Recorded information:
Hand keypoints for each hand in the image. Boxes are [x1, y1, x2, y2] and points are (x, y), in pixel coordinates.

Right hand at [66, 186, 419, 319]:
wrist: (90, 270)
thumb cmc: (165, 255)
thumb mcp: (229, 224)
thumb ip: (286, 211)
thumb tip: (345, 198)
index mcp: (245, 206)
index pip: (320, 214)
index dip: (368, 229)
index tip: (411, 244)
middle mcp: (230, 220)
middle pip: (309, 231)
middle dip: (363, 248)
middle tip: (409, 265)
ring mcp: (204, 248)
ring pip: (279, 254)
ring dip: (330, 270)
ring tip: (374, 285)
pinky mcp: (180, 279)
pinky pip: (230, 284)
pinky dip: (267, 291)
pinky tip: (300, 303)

* * *

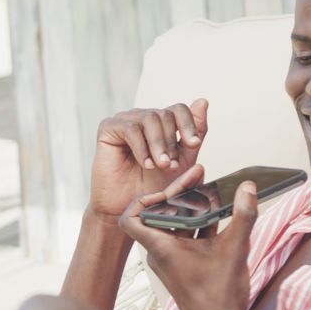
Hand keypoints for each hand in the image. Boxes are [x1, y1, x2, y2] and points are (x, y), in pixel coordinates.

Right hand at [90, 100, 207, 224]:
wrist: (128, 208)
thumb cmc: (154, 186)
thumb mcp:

Work instructions:
Quote the listing above, but only from the line that shows "index pip: (320, 214)" through the line that shows "pinky tip: (300, 303)".

Answer to the exercise:
index pip: (320, 214)
index dip: (368, 229)
index tip: (411, 244)
middle mcp: (230, 220)
middle pip: (309, 231)
middle dip: (363, 248)
middle tip: (409, 265)
ring mcp: (204, 248)
ring pip: (279, 254)
ring dip: (330, 270)
ring tip: (374, 285)
pinky mcp: (180, 279)
pinky pip: (230, 284)
pinky dip: (267, 291)
pinky tip: (300, 303)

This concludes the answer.